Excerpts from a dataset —
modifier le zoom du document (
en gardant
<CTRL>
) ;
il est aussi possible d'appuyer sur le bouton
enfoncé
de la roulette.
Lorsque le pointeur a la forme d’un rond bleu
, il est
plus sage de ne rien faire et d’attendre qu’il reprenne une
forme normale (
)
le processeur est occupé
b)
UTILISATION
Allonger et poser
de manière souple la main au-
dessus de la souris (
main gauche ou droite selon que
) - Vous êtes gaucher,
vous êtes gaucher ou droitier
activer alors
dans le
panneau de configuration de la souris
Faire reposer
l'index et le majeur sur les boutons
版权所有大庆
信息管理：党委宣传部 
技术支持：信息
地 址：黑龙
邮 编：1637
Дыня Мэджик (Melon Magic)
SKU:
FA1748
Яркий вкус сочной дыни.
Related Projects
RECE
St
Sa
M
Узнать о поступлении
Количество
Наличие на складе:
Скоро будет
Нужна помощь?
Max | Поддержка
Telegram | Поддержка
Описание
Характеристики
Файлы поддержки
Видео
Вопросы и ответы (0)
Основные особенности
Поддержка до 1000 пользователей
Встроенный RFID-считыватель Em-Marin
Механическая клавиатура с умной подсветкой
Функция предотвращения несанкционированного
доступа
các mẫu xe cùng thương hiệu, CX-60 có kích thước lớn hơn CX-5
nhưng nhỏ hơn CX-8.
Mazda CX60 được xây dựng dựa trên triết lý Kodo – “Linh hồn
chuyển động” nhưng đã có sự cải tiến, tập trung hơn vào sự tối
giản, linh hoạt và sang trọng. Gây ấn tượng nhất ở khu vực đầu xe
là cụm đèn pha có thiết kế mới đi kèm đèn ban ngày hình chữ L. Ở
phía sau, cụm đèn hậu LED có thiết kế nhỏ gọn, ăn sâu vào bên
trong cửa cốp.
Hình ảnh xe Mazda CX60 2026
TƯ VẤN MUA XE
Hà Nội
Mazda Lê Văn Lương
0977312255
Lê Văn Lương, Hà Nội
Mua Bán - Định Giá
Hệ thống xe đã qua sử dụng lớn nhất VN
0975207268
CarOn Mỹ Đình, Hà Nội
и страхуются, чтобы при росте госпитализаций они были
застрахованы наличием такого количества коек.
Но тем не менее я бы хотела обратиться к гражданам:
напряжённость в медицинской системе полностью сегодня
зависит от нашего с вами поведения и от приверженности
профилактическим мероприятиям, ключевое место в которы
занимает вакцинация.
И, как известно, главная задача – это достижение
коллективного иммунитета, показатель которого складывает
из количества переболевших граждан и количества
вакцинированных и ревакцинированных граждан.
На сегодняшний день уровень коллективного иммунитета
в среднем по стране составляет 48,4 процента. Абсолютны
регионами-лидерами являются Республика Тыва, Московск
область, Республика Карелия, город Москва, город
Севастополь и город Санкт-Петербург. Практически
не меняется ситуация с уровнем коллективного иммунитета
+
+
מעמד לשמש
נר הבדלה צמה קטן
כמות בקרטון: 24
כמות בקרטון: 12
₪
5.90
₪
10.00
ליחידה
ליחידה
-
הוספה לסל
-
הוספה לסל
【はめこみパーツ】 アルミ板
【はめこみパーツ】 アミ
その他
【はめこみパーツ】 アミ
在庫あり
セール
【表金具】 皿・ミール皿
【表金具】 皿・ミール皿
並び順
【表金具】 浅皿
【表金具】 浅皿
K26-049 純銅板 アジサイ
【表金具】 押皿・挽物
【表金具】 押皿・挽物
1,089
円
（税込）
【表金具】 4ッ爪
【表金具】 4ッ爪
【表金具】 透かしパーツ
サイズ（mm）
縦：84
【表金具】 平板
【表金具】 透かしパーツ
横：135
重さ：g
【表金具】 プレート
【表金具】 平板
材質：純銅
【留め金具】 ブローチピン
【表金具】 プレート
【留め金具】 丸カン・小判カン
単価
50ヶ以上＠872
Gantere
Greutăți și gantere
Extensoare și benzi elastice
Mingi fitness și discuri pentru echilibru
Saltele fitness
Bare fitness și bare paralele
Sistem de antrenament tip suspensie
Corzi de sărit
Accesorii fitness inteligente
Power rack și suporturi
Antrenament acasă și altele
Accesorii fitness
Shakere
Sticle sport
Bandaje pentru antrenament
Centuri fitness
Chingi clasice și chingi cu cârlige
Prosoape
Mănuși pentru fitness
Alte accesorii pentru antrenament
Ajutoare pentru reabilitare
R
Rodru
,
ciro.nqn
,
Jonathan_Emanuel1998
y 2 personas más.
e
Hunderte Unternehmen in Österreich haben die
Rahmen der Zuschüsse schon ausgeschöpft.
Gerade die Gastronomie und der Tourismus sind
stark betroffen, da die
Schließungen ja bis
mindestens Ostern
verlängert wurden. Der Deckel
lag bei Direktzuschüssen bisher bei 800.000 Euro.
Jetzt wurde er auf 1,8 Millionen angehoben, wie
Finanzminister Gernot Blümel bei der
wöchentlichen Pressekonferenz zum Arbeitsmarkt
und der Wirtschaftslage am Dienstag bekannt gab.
--
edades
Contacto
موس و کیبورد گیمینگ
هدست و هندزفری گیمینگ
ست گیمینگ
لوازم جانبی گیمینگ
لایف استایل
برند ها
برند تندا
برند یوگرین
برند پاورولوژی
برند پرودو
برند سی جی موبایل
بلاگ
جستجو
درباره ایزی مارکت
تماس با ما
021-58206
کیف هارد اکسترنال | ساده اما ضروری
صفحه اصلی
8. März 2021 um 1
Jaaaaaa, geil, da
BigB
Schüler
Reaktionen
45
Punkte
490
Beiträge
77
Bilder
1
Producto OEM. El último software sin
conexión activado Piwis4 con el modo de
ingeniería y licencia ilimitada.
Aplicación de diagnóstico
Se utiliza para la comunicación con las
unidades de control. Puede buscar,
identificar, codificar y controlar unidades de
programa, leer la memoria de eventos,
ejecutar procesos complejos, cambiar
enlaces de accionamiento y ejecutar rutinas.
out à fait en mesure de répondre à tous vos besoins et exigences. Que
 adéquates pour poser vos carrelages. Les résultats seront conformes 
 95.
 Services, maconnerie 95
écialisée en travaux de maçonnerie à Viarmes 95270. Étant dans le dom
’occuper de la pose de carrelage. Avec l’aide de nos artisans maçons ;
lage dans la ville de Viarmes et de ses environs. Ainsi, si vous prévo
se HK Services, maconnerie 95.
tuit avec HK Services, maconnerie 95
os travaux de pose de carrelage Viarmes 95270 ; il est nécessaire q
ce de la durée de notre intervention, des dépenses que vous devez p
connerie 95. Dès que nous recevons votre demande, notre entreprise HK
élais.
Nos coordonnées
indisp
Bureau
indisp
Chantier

Problem —
Copy the lines above exactly. Start with the line containing "Alte accesorii pentru antrenament", end with the line containing "und der Wirtschaftslage", and include both.

Answer space —
Alte accesorii pentru antrenament
Ajutoare pentru reabilitare
R
Rodru
,
ciro.nqn
,
Jonathan_Emanuel1998
y 2 personas más.
e
Hunderte Unternehmen in Österreich haben die
Rahmen der Zuschüsse schon ausgeschöpft.
Gerade die Gastronomie und der Tourismus sind
stark betroffen, da die
Schließungen ja bis
mindestens Ostern
verlängert wurden. Der Deckel
lag bei Direktzuschüssen bisher bei 800.000 Euro.
Jetzt wurde er auf 1,8 Millionen angehoben, wie
Finanzminister Gernot Blümel bei der
wöchentlichen Pressekonferenz zum Arbeitsmarkt
und der Wirtschaftslage am Dienstag bekannt gab.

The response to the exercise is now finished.